● **DESCRIPTION OF THE TASK**: Arrange everything from the line containing "fullScore = <<" down to the end of the entries as a numbered list, omitting blank lines.

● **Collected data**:
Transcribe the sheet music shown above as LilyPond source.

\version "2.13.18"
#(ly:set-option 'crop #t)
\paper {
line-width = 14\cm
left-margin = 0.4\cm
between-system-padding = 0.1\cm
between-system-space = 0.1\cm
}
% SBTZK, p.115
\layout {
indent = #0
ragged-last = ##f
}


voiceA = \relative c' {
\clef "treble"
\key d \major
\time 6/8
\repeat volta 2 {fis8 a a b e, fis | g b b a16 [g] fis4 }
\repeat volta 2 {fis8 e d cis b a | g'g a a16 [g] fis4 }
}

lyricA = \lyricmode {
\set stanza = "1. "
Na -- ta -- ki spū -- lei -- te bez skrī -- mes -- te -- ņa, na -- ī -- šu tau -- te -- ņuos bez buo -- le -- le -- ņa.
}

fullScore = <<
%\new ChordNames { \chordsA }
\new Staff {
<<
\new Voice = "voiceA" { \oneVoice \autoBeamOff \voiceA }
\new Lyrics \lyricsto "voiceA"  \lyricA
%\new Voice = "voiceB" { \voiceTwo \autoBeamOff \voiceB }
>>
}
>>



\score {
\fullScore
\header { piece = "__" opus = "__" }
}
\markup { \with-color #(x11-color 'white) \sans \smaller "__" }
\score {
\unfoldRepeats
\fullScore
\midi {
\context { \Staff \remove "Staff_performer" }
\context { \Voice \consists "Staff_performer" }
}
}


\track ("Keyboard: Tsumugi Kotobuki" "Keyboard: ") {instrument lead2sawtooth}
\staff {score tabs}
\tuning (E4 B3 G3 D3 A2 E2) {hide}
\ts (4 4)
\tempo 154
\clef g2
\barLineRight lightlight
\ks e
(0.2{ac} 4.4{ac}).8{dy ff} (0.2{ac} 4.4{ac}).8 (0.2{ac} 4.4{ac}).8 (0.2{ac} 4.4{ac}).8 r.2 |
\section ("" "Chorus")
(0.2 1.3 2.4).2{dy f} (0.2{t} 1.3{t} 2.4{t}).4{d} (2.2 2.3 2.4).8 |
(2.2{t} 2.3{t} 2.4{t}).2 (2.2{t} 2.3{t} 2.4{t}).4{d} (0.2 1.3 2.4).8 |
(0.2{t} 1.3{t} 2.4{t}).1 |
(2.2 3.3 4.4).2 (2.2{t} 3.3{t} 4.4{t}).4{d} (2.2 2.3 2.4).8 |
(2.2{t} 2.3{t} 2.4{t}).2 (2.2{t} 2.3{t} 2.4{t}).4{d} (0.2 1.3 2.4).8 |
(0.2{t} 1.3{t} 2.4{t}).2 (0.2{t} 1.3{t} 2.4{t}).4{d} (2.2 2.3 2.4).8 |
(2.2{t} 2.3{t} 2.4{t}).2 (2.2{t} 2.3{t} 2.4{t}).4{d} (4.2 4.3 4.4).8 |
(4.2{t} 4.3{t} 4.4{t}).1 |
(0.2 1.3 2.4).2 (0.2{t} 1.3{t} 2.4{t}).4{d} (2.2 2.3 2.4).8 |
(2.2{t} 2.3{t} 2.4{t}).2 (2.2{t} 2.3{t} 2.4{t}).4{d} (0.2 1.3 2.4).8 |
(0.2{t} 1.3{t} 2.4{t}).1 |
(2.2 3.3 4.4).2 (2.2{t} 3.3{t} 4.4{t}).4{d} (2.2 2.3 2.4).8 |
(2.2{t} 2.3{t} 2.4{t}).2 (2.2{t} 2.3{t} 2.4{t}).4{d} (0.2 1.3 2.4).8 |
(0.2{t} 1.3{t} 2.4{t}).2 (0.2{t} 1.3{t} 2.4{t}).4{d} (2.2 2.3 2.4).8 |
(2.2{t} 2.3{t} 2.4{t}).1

● **THE ANSWER**:
1. fullScore = <<
2. %\new ChordNames { \chordsA }
3. \new Staff {
4. <<
5. \new Voice = "voiceA" { \oneVoice \autoBeamOff \voiceA }
6. \new Lyrics \lyricsto "voiceA"  \lyricA
7. %\new Voice = "voiceB" { \voiceTwo \autoBeamOff \voiceB }
8. >>
9. }
10. >>
11. \score {
12. \fullScore
13. \header { piece = "__" opus = "__" }
14. }
15. \markup { \with-color #(x11-color 'white) \sans \smaller "__" }
16. \score {
17. \unfoldRepeats
18. \fullScore
19. \midi {
20. \context { \Staff \remove "Staff_performer" }
21. \context { \Voice \consists "Staff_performer" }
22. }
23. }
24. \track ("Keyboard: Tsumugi Kotobuki" "Keyboard: ") {instrument lead2sawtooth}
25. \staff {score tabs}
26. \tuning (E4 B3 G3 D3 A2 E2) {hide}
27. \ts (4 4)
28. \tempo 154
29. \clef g2
30. \barLineRight lightlight
31. \ks e
32. (0.2{ac} 4.4{ac}).8{dy ff} (0.2{ac} 4.4{ac}).8 (0.2{ac} 4.4{ac}).8 (0.2{ac} 4.4{ac}).8 r.2 |
33. \section ("" "Chorus")
34. (0.2 1.3 2.4).2{dy f} (0.2{t} 1.3{t} 2.4{t}).4{d} (2.2 2.3 2.4).8 |
35. (2.2{t} 2.3{t} 2.4{t}).2 (2.2{t} 2.3{t} 2.4{t}).4{d} (0.2 1.3 2.4).8 |
36. (0.2{t} 1.3{t} 2.4{t}).1 |
37. (2.2 3.3 4.4).2 (2.2{t} 3.3{t} 4.4{t}).4{d} (2.2 2.3 2.4).8 |
38. (2.2{t} 2.3{t} 2.4{t}).2 (2.2{t} 2.3{t} 2.4{t}).4{d} (0.2 1.3 2.4).8 |
39. (0.2{t} 1.3{t} 2.4{t}).2 (0.2{t} 1.3{t} 2.4{t}).4{d} (2.2 2.3 2.4).8 |
40. (2.2{t} 2.3{t} 2.4{t}).2 (2.2{t} 2.3{t} 2.4{t}).4{d} (4.2 4.3 4.4).8 |
41. (4.2{t} 4.3{t} 4.4{t}).1 |
42. (0.2 1.3 2.4).2 (0.2{t} 1.3{t} 2.4{t}).4{d} (2.2 2.3 2.4).8 |
43. (2.2{t} 2.3{t} 2.4{t}).2 (2.2{t} 2.3{t} 2.4{t}).4{d} (0.2 1.3 2.4).8 |
44. (0.2{t} 1.3{t} 2.4{t}).1 |
45. (2.2 3.3 4.4).2 (2.2{t} 3.3{t} 4.4{t}).4{d} (2.2 2.3 2.4).8 |
46. (2.2{t} 2.3{t} 2.4{t}).2 (2.2{t} 2.3{t} 2.4{t}).4{d} (0.2 1.3 2.4).8 |
47. (0.2{t} 1.3{t} 2.4{t}).2 (0.2{t} 1.3{t} 2.4{t}).4{d} (2.2 2.3 2.4).8 |
48. (2.2{t} 2.3{t} 2.4{t}).1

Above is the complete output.